> INFORMATION SUPPLIED:

● ● ● ●

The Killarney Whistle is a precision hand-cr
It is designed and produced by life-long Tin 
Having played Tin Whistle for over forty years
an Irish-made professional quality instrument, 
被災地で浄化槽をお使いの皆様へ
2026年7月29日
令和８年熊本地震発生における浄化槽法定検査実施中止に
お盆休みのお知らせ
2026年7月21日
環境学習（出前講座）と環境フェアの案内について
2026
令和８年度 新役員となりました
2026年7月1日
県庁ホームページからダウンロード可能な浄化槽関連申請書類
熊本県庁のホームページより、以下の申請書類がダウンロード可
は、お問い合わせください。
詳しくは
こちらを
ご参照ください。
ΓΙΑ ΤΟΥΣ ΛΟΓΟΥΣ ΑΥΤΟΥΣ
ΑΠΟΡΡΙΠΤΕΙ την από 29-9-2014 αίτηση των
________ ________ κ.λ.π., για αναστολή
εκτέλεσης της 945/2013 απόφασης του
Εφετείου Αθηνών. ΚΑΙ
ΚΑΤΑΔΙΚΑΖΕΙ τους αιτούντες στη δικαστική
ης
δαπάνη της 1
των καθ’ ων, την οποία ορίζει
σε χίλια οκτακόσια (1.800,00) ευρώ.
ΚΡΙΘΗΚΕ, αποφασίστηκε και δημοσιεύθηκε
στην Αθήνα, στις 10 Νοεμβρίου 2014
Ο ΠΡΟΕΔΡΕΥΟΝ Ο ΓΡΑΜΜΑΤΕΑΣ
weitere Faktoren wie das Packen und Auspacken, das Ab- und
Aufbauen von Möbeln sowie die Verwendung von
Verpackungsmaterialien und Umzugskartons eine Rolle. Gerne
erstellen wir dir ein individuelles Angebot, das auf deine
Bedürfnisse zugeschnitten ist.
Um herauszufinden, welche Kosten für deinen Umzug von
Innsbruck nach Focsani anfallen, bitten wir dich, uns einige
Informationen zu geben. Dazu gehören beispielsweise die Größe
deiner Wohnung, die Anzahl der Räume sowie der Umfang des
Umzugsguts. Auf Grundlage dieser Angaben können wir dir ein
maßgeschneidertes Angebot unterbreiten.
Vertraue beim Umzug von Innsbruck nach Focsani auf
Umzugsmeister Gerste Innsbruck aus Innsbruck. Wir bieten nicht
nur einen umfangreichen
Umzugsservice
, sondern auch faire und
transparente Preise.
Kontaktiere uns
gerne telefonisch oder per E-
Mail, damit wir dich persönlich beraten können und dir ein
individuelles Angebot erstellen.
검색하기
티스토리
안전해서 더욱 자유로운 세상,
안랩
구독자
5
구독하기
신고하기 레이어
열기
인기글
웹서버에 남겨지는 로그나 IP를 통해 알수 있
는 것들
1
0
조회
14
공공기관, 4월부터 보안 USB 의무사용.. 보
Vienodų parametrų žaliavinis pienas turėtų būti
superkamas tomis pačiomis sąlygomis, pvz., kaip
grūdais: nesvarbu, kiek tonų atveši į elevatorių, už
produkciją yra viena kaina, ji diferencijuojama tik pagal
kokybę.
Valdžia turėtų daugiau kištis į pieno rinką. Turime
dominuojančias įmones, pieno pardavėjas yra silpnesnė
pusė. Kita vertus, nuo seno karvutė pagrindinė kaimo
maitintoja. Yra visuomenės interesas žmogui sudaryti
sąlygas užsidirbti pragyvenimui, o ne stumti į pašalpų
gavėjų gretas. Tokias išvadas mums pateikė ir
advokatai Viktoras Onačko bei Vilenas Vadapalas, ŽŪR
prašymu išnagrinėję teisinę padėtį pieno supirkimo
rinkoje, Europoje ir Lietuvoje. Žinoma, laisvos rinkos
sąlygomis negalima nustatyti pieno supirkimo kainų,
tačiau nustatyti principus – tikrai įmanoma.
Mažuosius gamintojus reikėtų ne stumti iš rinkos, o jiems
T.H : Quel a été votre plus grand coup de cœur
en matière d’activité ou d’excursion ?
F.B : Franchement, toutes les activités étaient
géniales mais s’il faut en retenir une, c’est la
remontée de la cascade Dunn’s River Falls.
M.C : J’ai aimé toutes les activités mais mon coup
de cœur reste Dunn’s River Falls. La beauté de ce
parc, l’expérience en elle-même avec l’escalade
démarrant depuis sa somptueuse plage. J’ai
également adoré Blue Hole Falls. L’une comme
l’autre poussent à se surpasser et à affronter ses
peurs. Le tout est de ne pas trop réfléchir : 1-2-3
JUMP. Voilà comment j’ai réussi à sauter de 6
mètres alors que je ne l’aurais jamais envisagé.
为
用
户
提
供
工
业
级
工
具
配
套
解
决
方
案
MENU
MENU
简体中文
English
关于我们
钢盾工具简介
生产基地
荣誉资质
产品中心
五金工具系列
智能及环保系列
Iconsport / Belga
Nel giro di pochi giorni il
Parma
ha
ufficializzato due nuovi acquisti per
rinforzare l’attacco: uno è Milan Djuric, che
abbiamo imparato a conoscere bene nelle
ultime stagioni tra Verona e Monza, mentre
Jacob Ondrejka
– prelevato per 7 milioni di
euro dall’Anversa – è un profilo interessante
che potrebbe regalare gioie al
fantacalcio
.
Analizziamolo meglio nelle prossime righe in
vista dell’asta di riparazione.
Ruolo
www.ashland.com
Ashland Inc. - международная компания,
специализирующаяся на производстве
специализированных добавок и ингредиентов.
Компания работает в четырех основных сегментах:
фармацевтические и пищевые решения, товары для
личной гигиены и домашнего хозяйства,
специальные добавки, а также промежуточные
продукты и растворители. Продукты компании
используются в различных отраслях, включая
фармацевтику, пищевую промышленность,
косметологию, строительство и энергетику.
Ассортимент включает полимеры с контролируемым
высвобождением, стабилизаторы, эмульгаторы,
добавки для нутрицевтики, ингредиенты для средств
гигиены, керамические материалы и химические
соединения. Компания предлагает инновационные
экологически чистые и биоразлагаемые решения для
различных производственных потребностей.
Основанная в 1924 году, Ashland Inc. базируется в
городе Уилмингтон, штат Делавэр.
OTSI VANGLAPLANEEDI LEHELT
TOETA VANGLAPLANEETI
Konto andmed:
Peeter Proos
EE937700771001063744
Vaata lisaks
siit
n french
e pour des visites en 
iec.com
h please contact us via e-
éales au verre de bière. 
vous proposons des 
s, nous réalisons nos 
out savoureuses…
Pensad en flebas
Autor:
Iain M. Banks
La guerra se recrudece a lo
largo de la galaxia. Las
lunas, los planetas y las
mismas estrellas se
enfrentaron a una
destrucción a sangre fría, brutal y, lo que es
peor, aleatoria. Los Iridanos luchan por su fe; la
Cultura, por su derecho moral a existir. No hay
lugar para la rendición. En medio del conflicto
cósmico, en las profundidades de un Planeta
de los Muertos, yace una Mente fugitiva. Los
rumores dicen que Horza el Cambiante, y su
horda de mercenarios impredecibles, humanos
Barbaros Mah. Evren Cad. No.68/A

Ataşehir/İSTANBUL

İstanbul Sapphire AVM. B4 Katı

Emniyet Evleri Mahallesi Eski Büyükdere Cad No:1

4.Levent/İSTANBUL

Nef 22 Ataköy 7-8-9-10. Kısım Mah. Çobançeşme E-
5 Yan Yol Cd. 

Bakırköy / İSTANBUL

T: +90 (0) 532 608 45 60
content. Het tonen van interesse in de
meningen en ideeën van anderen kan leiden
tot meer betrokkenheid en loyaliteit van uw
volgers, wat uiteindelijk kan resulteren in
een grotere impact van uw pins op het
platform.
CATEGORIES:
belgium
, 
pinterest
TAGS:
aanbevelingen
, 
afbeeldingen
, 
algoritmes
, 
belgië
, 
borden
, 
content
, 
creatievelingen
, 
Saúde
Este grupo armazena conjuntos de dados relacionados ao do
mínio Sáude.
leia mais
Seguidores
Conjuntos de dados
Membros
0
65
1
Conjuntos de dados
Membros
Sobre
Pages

● ● ● ●

> EXERCISE OBJECTIVE: Find the string "dich" in the lines above and count those lines. Give only that count.

> WORKED SOLUTION: 2